Following the election of a new Council in May this year it has become apparent that there are things missing at Spelthorne Borough Council (SBC) that you would have expected to find in a well-run Council. The missing items are real consultations, transparency and genuine scrutiny of decisions. Your local Liberal Democrat councillors are trying their best to find out where they have gone.
Spelthorne has run a number of consultations recently, but they have almost all been less than satisfactory. In many cases it looks more like going through the motions rather than a genuine attempt to engage residents and get their opinions. Examples of unsatisfactory consultation are:
- The failed attempt to force through a leisure centre rebuild which would have seen scarce Green Belt land given up, something that no locals thought was a good idea. The local feeling was so strong that the Council was forced to back-track.
- The current attempts to develop a homeless hostel on the White House site in Staines. The Council have tried to get this development approved with only the minimal mandatory "consultation". As a consequence the local community has come together to present a unanimous opposition as the Council seeks to push the development through to make sure they can get time-limited grants.
- Thameside House in Staines and Ceaser Court in Sunbury are residential developments being undertaken by SBC. In both cases the only consultation sessions were held on two afternoons but no further information has been available on the Council's website.
Transparency is something that residents have a right to expect from their local Council, but with Spelthorne this is rarely the case. Over the last three years SBC has borrowed and spent £1 BILLION on a number of commercial investment properties, including the BP Sunbury campus. All the documentation about these are confidential, as are those that relate to recent purchases of land intended for residential development. The Tory Cabinet that runs SBC makes all the big decisions behind closed doors. Some of these major decisions have been criticised by external auditors and there has been a quantity of negative press coverage expressing concerns over the scale of the financial obligations the Council has taken on. It is possible that the investments may be brilliant and safeguard the finances of the borough for years to come but nobody can tell if this is the case, because it is all secret.
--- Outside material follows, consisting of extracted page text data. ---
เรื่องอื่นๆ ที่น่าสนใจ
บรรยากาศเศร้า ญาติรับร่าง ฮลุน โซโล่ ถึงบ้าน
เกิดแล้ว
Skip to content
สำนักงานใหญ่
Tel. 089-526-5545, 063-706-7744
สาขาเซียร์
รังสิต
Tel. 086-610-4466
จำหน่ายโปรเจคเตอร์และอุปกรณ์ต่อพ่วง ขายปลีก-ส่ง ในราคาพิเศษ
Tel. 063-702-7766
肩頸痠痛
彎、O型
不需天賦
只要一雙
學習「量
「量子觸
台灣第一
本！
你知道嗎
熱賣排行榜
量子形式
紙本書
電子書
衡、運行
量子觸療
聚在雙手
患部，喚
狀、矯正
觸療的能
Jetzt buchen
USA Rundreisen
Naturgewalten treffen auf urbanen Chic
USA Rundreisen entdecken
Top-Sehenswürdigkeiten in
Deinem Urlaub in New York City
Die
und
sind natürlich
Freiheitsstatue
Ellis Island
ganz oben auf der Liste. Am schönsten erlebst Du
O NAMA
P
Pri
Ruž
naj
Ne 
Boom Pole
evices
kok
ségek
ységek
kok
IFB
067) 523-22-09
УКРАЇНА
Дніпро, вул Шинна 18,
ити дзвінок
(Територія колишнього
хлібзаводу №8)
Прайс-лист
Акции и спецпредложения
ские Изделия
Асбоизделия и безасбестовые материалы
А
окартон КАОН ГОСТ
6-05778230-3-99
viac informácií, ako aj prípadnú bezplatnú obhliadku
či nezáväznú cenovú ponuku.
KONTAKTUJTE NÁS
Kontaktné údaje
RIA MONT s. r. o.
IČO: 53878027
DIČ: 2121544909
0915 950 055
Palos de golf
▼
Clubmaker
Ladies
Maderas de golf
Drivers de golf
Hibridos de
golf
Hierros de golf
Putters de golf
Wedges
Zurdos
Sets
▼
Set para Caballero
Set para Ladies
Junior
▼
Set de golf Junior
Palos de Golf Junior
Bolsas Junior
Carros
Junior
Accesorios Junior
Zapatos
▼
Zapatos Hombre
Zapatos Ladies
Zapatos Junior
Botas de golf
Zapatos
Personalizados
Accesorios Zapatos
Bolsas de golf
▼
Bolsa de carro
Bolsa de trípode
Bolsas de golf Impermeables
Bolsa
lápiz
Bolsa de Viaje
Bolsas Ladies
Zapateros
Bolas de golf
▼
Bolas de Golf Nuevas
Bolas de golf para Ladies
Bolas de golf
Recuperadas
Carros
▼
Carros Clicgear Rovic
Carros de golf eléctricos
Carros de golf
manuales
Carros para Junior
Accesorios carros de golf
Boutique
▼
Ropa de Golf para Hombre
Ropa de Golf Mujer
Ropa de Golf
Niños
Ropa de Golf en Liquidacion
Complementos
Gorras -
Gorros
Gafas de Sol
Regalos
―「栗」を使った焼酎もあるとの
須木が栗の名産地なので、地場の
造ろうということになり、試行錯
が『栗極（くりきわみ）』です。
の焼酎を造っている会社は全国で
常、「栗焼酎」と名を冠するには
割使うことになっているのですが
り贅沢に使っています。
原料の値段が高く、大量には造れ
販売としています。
There are also other failures of transparency at a less material level where the Council's website has not been updated regularly with information such as recordings of meetings and the record of Freedom of Information requests is now no longer available online.
Against this backdrop it should be expected that the Council was subject to a high level of scrutiny - after all there is an Overview and Scrutiny committee expressly for the purpose. In practice this committee has never looked closely at any of the £1 BILLION of commercial investments.
In 2016 SBC established a company, Knowle Green Estates Ltd, to develop and operate rental property in Spelthorne. The activities of KGE have never subject to any oversight or scrutiny, despite the external auditors criticising the lack of properly audited accounts. In response to a question from a Lib Dem councillor the Audit committee were told that "KGE does not fall within the remit of the Audit Committee and Internal Audit". So the Council is borrowing millions of pounds and transferring assets to a company where there is no internal audit or routine member scrutiny.
It is not possible or desirable to try to unpick what has been done, but Liberal Democrat councillors are committed to making sure that things change and that genuine scrutiny of decisions becomes a regular and expected feature of Council activity and the rubber-stamp attitude of Tory councillors is not allowed to continue.